Structural, electronic, magnetic and hyperfine properties of V-doped SnO2 (Sn1-xVxO2, x: 0, 0.042, 0,084, 0.125). A DFT based ab initio study

H. H. MEDINA CHANDUVI; A. M MUDARRA NAVARRO; VITALIY BILOVOL; L. A. ERRICO; A. V. GIL REBAZA

Brasov

Conferencia; International Conference on the Applications of the Mössbauer Effect (ICAME); 2021

National Institute of Materials Physics (NIMP)

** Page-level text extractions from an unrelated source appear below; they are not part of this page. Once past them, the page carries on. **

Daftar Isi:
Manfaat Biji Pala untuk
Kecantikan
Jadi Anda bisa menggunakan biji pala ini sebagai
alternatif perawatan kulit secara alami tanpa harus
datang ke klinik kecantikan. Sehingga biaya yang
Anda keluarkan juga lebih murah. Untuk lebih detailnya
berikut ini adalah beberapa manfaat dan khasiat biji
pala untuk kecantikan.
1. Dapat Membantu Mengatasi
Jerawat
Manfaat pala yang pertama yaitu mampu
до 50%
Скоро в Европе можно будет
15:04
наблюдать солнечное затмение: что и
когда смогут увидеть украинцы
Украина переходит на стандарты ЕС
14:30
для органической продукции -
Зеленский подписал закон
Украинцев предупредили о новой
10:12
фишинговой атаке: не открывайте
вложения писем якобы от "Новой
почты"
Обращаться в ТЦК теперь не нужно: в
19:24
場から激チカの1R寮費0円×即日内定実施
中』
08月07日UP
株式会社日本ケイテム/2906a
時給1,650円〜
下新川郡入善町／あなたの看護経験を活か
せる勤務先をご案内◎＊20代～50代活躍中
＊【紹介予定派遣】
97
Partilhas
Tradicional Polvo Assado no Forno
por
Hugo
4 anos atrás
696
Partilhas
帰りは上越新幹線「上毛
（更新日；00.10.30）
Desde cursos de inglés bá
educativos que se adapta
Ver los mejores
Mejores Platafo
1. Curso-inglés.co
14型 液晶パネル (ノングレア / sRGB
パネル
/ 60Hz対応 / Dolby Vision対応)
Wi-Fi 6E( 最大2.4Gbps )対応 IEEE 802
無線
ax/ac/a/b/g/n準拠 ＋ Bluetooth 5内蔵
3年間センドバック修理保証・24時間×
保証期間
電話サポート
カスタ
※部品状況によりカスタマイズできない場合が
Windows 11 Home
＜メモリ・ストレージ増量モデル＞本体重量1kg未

Based on Density-Functional Theory ab initio calculations we have investigated the effect of V doping on the structural, electronic and magnetic properties of rutile tin dioxide (Sn1-xVxO2) for different V concentrations x (x: 0.042, 0.084, 0.125). These concentrations are comparable to those experimentally studied. Calculations have been performed using two different and complementary methods: The pseudopotentials and plane-wave method (PP-PW) was used for the determination of the lowest energy distribution of the V impurities in the SnO2 host and the equilibrium lattice parameters for each x value, whilst the study of the electronic structure properties and hyperfine parameters at the Sn and V sites of Sn1-xVxO2 was carried out applying the Full Potential Linearized Augmented Plane-Wave method (FP-LAPW). In order to obtain a precise description of electronic structure and the band gaps of the doped oxide, in addition to the Local Spin Density and the General Gradient Approximations (LSDA and GGA, respectively), state-of-the-art exchange-correlation hybrid functional were employed: the Heyd-Scuceria-Ernserhof (HSE06) and the Tran-Blaha modified Becke-Johnson exchange potential (TB-mBJ). Our calculations showed that V in a 4+ oxidation state substitutionally replaces Sn4+ ions. The impurities induce a reduction of the cell volume of SnO2, in excellent agreement with the experimental results reported in the literature, and a shortening of the V-Oxygen nearest neighbours bond lengths (compared to the Sn-O nearest neighbours distances in pristine SnO2). A spin polarization at the V sites is predicted, giving rise to a magnetic moment of 0.85 μB per V atom being the magnetic ground state of the resulting system paramagnetic. TB-mBJ and HSE06 approaches accurately describe the experimentally reported dependence of the band gap with x, showing that the band gap of SnO2 can be tuned by means of an appropriate doping with V. Finally, our predictions for the hyperfine parameters at the Sn sites are in excellent agreement with 119Sn Mössbauer experimental results, given confidence to our results for the electronic structure of the Sn1-xVxO2 alloys. Hyperfine parameters at the V sites are also presented.